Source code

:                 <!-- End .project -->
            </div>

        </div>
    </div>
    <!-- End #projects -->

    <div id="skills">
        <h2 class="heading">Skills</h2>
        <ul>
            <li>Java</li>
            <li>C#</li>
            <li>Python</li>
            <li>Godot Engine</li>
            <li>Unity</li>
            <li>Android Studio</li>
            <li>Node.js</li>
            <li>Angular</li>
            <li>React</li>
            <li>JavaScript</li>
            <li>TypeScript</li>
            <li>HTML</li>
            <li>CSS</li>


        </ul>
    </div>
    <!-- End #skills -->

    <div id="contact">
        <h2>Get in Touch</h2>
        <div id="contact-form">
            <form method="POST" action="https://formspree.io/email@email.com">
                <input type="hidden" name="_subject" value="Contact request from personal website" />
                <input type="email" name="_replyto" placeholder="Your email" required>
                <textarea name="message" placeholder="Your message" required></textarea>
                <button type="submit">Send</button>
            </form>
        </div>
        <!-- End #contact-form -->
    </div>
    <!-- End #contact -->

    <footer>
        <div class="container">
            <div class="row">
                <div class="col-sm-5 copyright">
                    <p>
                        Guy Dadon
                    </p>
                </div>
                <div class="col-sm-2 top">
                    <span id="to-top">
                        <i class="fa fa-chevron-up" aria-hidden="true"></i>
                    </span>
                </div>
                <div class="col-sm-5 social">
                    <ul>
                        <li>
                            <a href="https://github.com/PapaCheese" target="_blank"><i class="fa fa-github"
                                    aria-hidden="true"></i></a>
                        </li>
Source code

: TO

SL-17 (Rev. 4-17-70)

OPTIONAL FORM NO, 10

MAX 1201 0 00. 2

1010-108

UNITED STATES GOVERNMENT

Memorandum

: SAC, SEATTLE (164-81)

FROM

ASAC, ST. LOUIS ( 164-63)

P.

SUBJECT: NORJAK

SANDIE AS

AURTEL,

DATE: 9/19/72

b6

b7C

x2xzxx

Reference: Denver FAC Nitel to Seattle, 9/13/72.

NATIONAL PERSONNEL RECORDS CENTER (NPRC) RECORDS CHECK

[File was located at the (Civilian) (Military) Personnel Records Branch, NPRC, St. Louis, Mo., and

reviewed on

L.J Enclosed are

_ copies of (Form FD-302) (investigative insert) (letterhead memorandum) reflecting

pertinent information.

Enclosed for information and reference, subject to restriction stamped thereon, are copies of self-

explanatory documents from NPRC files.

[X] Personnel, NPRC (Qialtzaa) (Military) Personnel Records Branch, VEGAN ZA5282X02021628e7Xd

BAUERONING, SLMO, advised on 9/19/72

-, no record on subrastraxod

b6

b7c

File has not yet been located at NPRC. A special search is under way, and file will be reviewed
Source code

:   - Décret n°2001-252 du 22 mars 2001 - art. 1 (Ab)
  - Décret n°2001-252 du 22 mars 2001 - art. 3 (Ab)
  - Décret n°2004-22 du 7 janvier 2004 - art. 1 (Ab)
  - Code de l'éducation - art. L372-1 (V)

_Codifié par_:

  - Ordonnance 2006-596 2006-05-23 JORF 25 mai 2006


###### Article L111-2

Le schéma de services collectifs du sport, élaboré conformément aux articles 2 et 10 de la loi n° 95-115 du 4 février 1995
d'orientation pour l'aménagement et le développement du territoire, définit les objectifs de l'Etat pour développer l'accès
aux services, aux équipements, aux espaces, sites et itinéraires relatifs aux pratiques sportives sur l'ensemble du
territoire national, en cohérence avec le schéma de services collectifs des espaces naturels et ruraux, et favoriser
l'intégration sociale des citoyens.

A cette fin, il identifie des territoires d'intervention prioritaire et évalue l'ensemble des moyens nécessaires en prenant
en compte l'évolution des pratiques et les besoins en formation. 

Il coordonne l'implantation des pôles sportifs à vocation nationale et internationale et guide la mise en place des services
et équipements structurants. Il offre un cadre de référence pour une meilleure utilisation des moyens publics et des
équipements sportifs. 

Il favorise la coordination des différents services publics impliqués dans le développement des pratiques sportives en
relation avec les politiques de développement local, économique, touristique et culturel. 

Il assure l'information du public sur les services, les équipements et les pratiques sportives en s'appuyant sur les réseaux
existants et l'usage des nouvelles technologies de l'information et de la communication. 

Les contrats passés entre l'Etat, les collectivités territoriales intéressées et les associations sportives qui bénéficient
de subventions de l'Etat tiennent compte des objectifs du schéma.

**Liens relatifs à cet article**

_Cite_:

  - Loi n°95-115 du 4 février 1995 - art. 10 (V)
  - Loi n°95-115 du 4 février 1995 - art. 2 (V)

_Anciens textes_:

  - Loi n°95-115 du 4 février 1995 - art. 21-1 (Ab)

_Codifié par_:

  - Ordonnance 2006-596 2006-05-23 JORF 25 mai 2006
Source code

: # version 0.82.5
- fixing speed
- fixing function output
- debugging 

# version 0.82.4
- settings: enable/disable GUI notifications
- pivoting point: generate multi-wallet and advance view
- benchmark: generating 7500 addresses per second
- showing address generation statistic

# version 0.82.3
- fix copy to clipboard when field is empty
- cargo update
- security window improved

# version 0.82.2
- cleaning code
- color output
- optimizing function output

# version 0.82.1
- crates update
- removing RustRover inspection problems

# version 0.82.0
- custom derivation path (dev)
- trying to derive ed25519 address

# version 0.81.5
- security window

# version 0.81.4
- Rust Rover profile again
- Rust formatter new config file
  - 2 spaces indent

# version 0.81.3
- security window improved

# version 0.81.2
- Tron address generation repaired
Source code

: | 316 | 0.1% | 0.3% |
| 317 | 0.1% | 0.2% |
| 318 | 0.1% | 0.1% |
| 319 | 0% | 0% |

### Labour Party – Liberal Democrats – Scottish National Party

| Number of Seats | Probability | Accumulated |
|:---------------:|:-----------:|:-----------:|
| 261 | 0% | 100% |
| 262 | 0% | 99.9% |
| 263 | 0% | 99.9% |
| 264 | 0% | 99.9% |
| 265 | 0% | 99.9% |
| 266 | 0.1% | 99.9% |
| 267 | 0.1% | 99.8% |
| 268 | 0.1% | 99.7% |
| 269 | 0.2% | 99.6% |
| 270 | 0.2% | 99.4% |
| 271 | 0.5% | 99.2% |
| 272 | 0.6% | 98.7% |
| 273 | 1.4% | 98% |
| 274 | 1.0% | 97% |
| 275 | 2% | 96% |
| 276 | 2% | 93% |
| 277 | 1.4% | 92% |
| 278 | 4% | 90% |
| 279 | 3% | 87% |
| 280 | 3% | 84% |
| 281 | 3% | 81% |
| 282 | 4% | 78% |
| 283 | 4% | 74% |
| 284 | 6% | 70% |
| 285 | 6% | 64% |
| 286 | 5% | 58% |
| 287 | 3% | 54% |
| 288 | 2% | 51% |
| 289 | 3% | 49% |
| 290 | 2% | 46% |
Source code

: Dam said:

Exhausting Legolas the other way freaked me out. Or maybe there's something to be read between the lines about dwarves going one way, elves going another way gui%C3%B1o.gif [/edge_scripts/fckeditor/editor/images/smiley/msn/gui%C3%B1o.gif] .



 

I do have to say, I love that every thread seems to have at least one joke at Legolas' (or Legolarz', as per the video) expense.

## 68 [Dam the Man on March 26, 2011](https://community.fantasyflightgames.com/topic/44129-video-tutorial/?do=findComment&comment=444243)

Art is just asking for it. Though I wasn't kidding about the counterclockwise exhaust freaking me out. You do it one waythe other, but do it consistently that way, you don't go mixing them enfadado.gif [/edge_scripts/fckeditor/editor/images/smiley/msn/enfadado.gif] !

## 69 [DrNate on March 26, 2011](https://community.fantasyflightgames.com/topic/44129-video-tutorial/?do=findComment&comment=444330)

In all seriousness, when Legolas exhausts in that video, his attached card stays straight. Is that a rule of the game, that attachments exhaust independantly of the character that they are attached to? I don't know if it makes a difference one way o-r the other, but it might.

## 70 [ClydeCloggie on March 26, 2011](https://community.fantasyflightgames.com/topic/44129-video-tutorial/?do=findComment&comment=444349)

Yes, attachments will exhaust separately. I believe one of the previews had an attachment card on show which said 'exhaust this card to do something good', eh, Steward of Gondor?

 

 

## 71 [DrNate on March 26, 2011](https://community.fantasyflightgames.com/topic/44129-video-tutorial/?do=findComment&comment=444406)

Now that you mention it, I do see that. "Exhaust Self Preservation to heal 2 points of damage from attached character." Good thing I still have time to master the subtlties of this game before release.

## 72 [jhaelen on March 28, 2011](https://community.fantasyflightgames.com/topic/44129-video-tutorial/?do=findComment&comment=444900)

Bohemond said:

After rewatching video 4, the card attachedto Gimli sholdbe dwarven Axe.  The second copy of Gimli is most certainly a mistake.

• • • • •

### To-do item:
Work out how many lines in the data above contain the word "NPRC" and respond with that number only.

### Answer space:
5